My focus remained outward for quite some time, through years of partnership, motherhood and care taking, and while these years were filled with great growth and blessings, a continual denial of meaningful self-care left me physically exhausted and emotionally tapped. I knew it was time to reframe how I honored and cared for myself by looking within and taking an honest look at how I was living my life. I began reflecting on what I love, what made me come alive, what brought me joy, what filled my inner well. The answer was dance ~ not the step 1, step 2, step 3 dance, but the eyes closed, awareness centered within dance. The “I am here and this is what is real” dance. Once a month I found a dark corner in the Cedar Cultural Center to be free of distraction and BE with myself in the most loving way imaginable: moving with and for myself, witnessing my inner landscape in relation to the rhythms of world music. Month after month I danced for nourishment and healing, to fill my inner reservoir. So utterly at home in my body, each dance became an opportunity to know and appreciate myself more fully and experience that which was most alive in me. Willingness, trust, beauty and love began to arise from the depths of my being as I continued to follow the pull of an inner stirring and surrender deeper and deeper into the movement. In one magical moment I arrived to a place of pure presence, observing myself moving and being moved in an awesome and humbling, essential and soulful dance. Time stood still. Nothing existed and yet everything existed! I had awakened to a creative force far greater than anything I could have imagined.
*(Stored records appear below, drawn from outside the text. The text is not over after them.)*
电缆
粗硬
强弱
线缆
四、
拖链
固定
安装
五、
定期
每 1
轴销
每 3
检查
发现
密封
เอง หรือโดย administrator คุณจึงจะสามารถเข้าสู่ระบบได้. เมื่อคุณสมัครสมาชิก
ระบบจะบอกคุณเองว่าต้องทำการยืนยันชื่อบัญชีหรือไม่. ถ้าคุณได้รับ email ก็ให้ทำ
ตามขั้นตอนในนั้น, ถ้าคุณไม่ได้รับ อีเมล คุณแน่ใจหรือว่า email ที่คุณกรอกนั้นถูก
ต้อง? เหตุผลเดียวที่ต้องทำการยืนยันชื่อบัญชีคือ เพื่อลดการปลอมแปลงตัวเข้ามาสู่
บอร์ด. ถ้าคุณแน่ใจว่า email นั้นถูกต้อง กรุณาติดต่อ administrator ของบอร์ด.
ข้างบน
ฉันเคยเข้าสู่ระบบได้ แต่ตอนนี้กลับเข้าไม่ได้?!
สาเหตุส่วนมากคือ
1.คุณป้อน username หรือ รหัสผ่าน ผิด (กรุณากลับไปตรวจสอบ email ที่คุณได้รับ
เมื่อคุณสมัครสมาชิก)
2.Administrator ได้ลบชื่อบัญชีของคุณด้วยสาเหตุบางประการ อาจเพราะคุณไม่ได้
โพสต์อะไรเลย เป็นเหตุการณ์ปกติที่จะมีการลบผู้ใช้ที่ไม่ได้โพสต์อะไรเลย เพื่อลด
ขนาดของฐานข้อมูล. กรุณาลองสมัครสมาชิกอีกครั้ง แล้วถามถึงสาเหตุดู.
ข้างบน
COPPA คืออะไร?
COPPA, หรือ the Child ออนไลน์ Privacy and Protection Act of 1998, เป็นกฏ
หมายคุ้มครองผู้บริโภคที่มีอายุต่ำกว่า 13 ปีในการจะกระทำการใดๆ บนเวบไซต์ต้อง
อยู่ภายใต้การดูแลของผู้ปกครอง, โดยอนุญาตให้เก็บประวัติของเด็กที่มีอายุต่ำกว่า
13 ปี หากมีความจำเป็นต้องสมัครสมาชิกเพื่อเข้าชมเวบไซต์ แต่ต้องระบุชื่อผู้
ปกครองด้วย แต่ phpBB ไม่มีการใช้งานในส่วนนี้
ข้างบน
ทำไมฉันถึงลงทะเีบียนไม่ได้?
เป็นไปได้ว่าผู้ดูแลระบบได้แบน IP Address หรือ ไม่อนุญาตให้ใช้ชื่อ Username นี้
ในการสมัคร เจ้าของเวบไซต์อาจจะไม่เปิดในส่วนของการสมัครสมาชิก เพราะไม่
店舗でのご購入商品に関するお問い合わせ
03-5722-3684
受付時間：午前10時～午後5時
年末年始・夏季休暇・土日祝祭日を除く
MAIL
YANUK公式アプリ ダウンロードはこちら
This tremendous intimacy set my heart aflame and propelled me on a journey toward truth, authenticity and awakening through the body. I spent years exploring my body in relation to the 5 Rhythms, Authentic Movement, Biodanza, Body Mind Centering, Dancing Freedom, Open Floor, Somatics, Soul Motion and Yoga. These practices transformed my life, awakening me to the abundant wisdom of my body and the divine mysteries that can be accessed through honest moving prayers and a curious open heart.
No longer a practice isolated to the dance floor, movement has become the compass that guides and supports me in inhabiting the wholeness of my life. This thread of embodied movement is my greatest ally and tool for transformation and healing. And while it is only one way, it is the most life affirming and loving way I know.